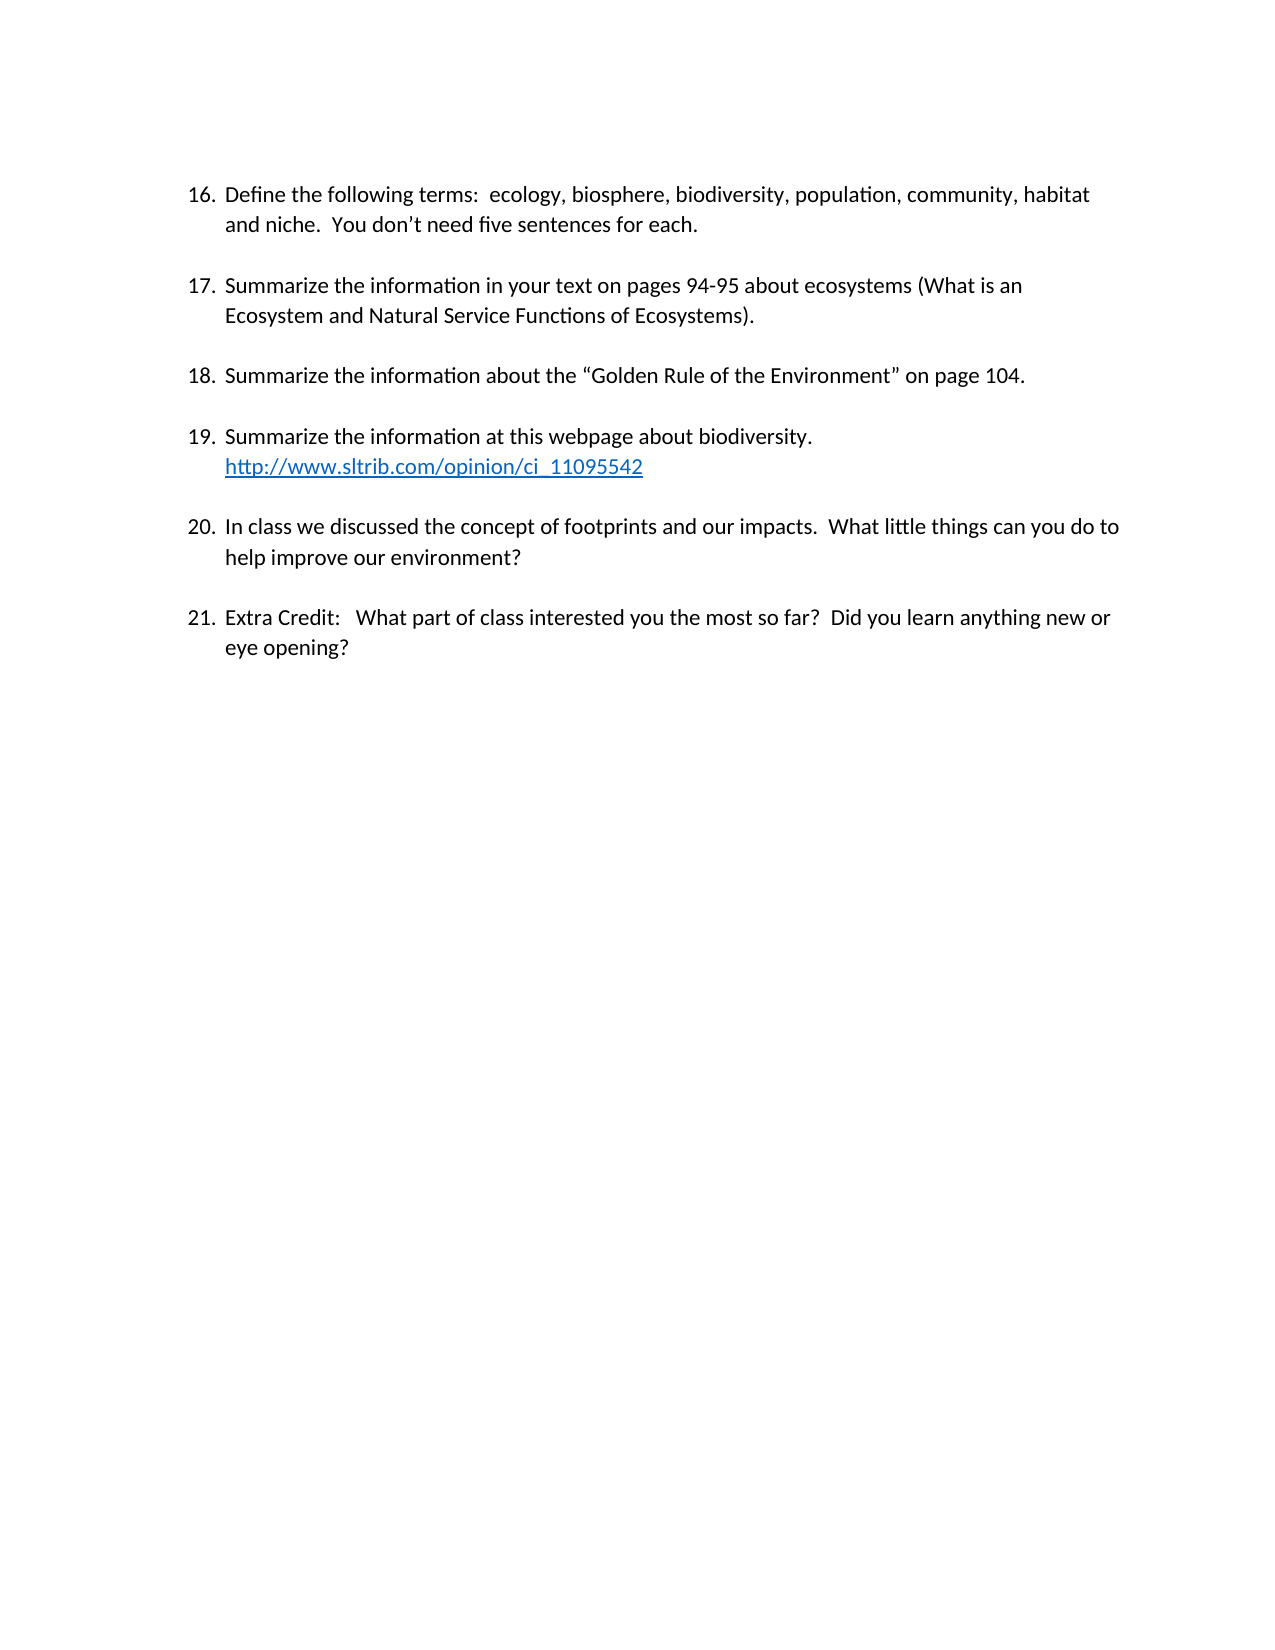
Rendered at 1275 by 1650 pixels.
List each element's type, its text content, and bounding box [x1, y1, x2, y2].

list Extra Credit: What part of class interested you the most so far? Did you learn anything new or eye opening? [187, 603, 1125, 661]
list Summarize the information about the “Golden Rule of the Environment” on page 104. [187, 361, 1125, 389]
list In class we discussed the concept of footprints and our impacts. What little things can you do to help improve our environment? [187, 512, 1125, 571]
list Summarize the information in your text on pages 94-95 about ecosystems (What is an Ecosystem and Natural Service Functions of Ecosystems). [187, 271, 1125, 329]
list Define the following terms: ecology, biosphere, biodiversity, population, community, habitat and niche. You don’t need five sentences for each. [187, 180, 1125, 238]
list Summarize the information at this webpage about biodiversity. http://www.sltrib.com/opinion/ci_11095542 [187, 422, 1125, 480]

━━━━

REQUIRED WORK — Nothing but the records, copied exactly and stripped of pictures, should be returned.

ANSWER FOR THE TASK —
Rendered at 1275 by 1650 pixels.
List each element's type, its text content, and bounding box [x1, y1, x2, y2].

list Extra Credit: What part of class interested you the most so far? Did you learn anything new or eye opening? [187, 603, 1125, 661]
list Summarize the information about the “Golden Rule of the Environment” on page 104. [187, 361, 1125, 389]
list In class we discussed the concept of footprints and our impacts. What little things can you do to help improve our environment? [187, 512, 1125, 571]
list Summarize the information in your text on pages 94-95 about ecosystems (What is an Ecosystem and Natural Service Functions of Ecosystems). [187, 271, 1125, 329]
list Define the following terms: ecology, biosphere, biodiversity, population, community, habitat and niche. You don’t need five sentences for each. [187, 180, 1125, 238]
list Summarize the information at this webpage about biodiversity. http://www.sltrib.com/opinion/ci_11095542 [187, 422, 1125, 480]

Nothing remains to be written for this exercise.